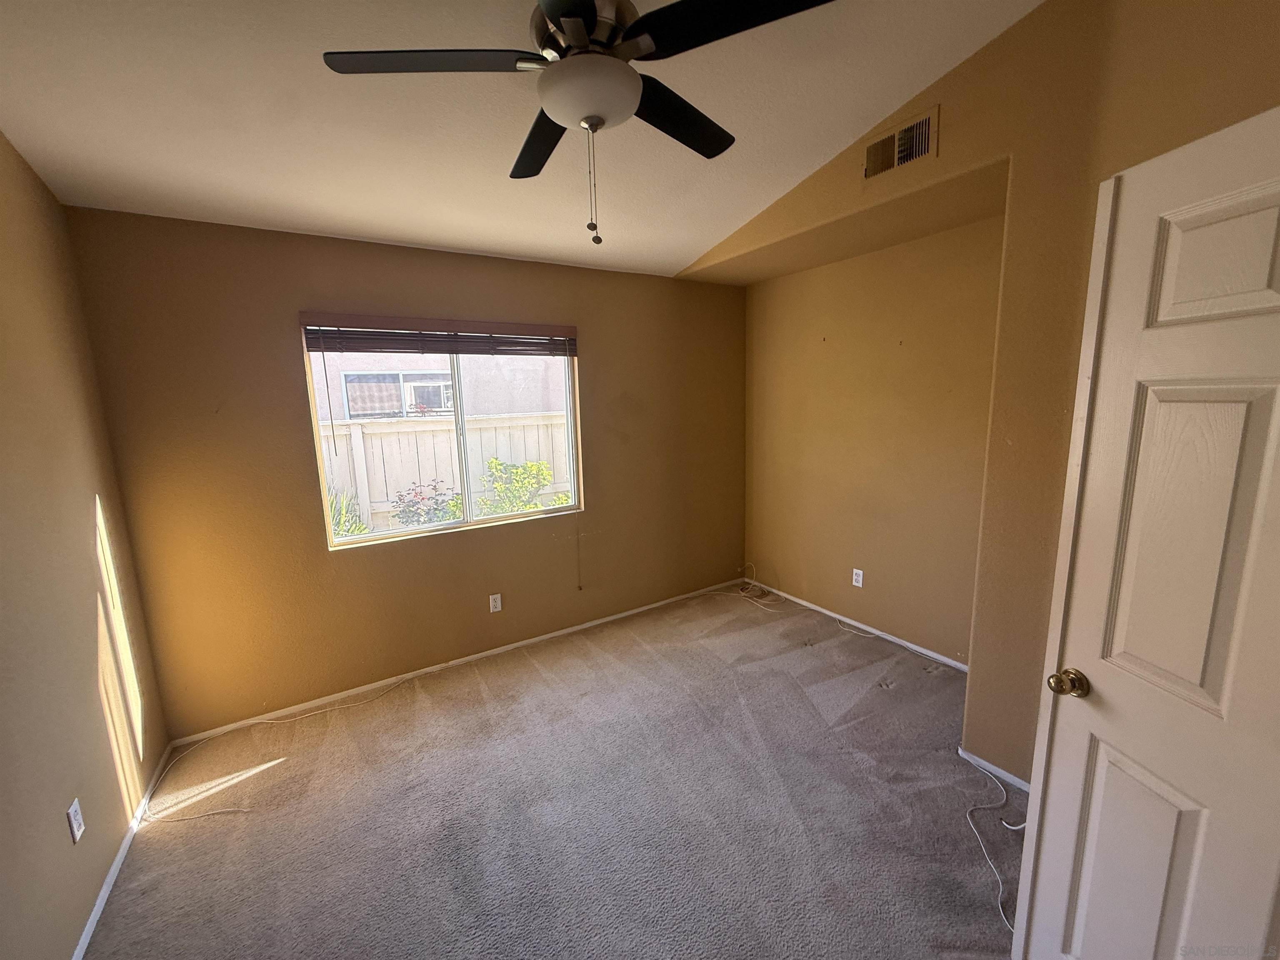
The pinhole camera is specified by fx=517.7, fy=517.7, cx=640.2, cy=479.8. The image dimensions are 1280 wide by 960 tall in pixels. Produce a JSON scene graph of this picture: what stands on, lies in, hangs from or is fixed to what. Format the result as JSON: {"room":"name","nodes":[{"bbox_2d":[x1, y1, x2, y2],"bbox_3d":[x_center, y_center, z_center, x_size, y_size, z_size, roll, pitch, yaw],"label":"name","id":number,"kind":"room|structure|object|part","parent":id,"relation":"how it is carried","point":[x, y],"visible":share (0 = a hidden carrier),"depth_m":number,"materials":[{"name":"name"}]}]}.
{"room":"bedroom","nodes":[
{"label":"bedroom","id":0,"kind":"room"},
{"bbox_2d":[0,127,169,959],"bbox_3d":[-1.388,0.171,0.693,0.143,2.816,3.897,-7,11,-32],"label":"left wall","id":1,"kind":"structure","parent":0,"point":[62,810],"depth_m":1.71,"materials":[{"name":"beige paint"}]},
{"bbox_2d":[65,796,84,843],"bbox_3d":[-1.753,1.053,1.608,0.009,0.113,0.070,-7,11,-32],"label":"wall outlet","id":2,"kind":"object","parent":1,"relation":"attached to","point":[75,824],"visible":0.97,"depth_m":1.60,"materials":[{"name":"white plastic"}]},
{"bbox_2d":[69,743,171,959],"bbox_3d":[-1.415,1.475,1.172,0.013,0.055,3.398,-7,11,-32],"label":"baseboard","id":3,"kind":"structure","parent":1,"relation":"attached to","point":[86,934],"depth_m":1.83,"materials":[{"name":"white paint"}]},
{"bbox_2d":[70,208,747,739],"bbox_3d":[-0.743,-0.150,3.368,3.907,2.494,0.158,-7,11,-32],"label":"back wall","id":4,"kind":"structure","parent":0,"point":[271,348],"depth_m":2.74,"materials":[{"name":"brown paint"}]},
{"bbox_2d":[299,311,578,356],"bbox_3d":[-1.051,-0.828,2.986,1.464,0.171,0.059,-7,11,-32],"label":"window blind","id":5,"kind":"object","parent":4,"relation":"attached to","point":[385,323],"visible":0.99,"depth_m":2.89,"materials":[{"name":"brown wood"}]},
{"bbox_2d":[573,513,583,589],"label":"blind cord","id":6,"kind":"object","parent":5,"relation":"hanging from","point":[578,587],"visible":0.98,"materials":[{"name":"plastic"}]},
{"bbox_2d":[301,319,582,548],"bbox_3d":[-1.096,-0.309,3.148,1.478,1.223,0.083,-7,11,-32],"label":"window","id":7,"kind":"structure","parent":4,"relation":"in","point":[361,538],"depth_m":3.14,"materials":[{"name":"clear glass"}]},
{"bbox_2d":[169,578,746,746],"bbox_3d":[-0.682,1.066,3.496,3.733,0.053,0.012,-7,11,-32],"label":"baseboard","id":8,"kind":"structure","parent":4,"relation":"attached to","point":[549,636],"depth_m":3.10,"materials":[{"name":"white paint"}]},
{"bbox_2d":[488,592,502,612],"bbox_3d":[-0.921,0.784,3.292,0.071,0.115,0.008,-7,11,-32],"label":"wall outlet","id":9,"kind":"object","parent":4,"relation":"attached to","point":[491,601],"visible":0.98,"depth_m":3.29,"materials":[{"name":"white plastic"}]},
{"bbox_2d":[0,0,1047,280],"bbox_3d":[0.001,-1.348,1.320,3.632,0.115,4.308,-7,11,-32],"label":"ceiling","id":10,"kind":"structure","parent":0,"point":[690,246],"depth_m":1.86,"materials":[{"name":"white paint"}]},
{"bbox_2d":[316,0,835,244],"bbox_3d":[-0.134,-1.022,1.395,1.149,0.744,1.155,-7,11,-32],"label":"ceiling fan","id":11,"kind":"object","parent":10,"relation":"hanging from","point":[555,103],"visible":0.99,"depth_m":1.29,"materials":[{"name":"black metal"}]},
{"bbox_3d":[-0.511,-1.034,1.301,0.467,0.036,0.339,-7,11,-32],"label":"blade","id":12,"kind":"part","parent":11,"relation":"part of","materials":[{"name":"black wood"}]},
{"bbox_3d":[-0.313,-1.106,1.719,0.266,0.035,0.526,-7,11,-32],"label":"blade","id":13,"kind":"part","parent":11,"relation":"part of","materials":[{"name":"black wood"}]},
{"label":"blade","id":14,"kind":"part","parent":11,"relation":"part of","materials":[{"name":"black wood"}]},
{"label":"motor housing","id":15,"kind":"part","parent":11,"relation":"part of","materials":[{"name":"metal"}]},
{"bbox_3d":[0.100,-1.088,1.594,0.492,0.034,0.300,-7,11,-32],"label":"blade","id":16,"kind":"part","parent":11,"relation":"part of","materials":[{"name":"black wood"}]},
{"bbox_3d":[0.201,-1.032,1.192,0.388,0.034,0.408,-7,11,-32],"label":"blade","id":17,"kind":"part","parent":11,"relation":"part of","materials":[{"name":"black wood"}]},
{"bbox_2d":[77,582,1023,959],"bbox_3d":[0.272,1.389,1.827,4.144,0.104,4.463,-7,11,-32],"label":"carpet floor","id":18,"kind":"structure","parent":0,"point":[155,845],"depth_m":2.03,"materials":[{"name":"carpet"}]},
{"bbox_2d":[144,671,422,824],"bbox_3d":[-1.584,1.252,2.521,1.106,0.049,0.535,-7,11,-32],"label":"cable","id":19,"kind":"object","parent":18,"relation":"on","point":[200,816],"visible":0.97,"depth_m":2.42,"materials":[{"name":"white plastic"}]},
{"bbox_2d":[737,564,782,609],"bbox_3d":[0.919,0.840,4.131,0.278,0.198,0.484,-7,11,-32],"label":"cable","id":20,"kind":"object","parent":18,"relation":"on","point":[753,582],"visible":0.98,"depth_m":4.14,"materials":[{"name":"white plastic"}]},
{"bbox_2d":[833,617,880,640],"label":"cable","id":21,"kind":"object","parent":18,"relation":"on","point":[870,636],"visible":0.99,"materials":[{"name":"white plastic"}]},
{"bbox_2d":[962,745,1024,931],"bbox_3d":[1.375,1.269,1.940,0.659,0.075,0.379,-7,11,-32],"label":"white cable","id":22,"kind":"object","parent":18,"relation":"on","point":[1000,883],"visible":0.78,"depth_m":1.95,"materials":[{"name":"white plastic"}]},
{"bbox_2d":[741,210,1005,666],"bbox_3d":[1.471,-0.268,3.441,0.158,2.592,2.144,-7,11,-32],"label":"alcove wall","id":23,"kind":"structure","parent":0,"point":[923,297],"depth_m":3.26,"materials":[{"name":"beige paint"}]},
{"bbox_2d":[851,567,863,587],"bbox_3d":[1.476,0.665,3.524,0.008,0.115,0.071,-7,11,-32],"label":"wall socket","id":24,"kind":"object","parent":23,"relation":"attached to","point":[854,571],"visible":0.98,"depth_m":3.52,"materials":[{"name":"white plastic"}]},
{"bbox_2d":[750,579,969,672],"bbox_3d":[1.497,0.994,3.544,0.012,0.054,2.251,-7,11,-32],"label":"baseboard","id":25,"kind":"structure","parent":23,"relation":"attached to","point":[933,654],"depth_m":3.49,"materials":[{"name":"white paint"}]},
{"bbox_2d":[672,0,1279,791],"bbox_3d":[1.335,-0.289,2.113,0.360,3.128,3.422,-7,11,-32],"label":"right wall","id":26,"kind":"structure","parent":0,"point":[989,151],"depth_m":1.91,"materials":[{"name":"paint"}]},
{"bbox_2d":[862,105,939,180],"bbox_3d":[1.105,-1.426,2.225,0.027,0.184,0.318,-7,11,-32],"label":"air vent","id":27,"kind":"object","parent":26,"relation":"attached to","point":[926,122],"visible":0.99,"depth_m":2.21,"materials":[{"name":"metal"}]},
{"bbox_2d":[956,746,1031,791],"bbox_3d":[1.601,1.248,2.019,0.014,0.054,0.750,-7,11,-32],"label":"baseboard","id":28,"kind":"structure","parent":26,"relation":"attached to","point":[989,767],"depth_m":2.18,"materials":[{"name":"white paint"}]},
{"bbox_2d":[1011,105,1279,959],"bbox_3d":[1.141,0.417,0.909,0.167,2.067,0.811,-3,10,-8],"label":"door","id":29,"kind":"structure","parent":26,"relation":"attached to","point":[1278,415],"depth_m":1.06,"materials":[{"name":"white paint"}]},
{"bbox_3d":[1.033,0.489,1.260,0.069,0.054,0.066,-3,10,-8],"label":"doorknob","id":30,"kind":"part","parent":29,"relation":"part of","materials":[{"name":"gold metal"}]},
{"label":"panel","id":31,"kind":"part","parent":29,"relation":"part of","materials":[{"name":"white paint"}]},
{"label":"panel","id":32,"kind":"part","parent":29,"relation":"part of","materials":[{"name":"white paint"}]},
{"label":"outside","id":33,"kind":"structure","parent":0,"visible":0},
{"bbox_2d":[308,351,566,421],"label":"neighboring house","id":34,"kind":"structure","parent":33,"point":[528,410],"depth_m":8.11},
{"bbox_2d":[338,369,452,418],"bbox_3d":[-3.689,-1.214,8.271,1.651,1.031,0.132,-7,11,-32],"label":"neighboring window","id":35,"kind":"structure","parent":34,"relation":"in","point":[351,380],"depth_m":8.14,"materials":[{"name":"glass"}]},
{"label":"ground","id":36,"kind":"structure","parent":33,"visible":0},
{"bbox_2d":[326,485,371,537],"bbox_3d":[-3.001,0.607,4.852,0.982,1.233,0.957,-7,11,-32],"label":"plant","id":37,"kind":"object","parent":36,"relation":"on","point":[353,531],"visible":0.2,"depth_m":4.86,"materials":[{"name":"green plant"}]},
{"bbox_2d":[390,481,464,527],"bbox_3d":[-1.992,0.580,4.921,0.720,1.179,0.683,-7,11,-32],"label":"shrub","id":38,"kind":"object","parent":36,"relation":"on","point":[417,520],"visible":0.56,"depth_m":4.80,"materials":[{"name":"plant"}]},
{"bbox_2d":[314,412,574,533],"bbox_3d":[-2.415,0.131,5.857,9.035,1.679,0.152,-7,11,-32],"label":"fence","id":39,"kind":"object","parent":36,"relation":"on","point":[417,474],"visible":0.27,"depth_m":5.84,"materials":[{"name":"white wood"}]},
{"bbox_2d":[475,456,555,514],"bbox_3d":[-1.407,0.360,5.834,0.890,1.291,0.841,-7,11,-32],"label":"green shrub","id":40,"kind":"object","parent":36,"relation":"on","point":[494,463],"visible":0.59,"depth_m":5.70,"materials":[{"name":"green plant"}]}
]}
━━━━━━━━
→ **Exercise prompt**:
Within the material above, find every line containing the word "shrub" and copy it.

→ **Answer below**:
{"bbox_2d":[390,481,464,527],"bbox_3d":[-1.992,0.580,4.921,0.720,1.179,0.683,-7,11,-32],"label":"shrub","id":38,"kind":"object","parent":36,"relation":"on","point":[417,520],"visible":0.56,"depth_m":4.80,"materials":[{"name":"plant"}]},
{"bbox_2d":[475,456,555,514],"bbox_3d":[-1.407,0.360,5.834,0.890,1.291,0.841,-7,11,-32],"label":"green shrub","id":40,"kind":"object","parent":36,"relation":"on","point":[494,463],"visible":0.59,"depth_m":5.70,"materials":[{"name":"green plant"}]}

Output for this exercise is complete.